Am Rev Respir Dis. 1990 Mar;141(3):613-7. doi: 10.1164/ajrccm/141.3.613.
The relation of ventilatory function and chronic mucus hypersecretion to death from lung cancer has been studied in 13,946 subjects randomly selected from the general population of the city of Copenhagen, Denmark. During the 10-yr follow-up, 225 subjects died from lung cancer. Percent predicted FEV1 (%FEV1) and presence of chronic phlegm were used to characterize ventilatory function and chronic mucus hypersecretion, respectively. Mortality analysis employed the multiple regression model of Cox and included age, sex, pack-years of smoking, and inhalation as confounding factors. %FEV1 and chronic phlegm were found to be significant predictors of death from lung cancer. In both men and women with chronic phlegm, the risk of dying from lung cancer was 1.5 greater than in those without phlegm. Compared with subjects with %FEV1 greater than or equal to 80, the subjects with %FEV1 less than 40 and those with %FEV1 between 40 and 79 had a 3.9 and 2.1 higher risk of lung cancer death, respectively. A similar regression model in which %FEV1 was replaced with the ratio of FEV1 to FVC (FEV1/FVC) showed that lowered FEV1/FVC was also a significant predictor of lung cancer death, the subjects with FEV1/FVC less than 0.6 (0.6 to 0.7) having a 2.6 (1.5) higher risk for lung cancer death than those with FEV1/FVC greater than or equal to 0.7. It is concluded that lowered ventilatory function and chronic mucus hypersecretion are both significant predictors of death from lung cancer, even after standardization for smoking.
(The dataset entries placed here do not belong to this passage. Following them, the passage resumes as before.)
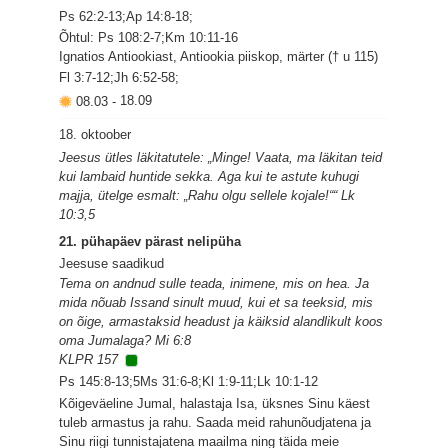
Ps 62:2-13;Ap 14:8-18;
Õhtul: Ps 108:2-7;Km 10:11-16
Ignatios Antiookiast, Antiookia piiskop, märter († u 115)
Fl 3:7-12;Jh 6:52-58;
08.03
-
18.09
18. oktoober
Jeesus ütles läkitatutele: „Minge! Vaata, ma läkitan teid
kui lambaid huntide sekka. Aga kui te astute kuhugi
majja, ütelge esmalt: „Rahu olgu sellele kojale!““ Lk
10:3,5
21. pühapäev pärast nelipüha
Jeesuse saadikud
Tema on andnud sulle teada, inimene, mis on hea. Ja
mida nõuab Issand sinult muud, kui et sa teeksid, mis
on õige, armastaksid headust ja käiksid alandlikult koos
oma Jumalaga? Mi 6:8
KLPR 157
Ps 145:8-13;5Ms 31:6-8;Kl 1:9-11;Lk 10:1-12
Kõigeväeline Jumal, halastaja Isa, üksnes Sinu käest
tuleb armastus ja rahu. Saada meid rahunõudjatena ja
Sinu riigi tunnistajatena maailma ning täida meie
在从丹麦哥本哈根市普通人群中随机选取的13946名受试者中,研究了通气功能和慢性黏液高分泌与肺癌死亡之间的关系。在10年的随访期间,225名受试者死于肺癌。预计第一秒用力呼气容积百分比(%FEV1)和慢性咳痰分别用于表征通气功能和慢性黏液高分泌。死亡率分析采用Cox多元回归模型,并将年龄、性别、吸烟包年数和吸入作为混杂因素。结果发现,%FEV1和慢性咳痰是肺癌死亡的重要预测因素。在有慢性咳痰的男性和女性中,死于肺癌的风险比无咳痰者高1.5倍。与%FEV1大于或等于80的受试者相比,%FEV1小于40以及%FEV1在40至79之间的受试者死于肺癌的风险分别高3.9倍和2.1倍。用第一秒用力呼气容积与用力肺活量之比(FEV1/FVC)替代%FEV1的类似回归模型显示,FEV1/FVC降低也是肺癌死亡的重要预测因素,FEV1/FVC小于0.6(0.6至0.7)的受试者死于肺癌的风险比FEV1/FVC大于或等于0.7的受试者高2.6(1.5)倍。得出的结论是,即使在对吸烟进行标准化之后,通气功能降低和慢性黏液高分泌都是肺癌死亡的重要预测因素。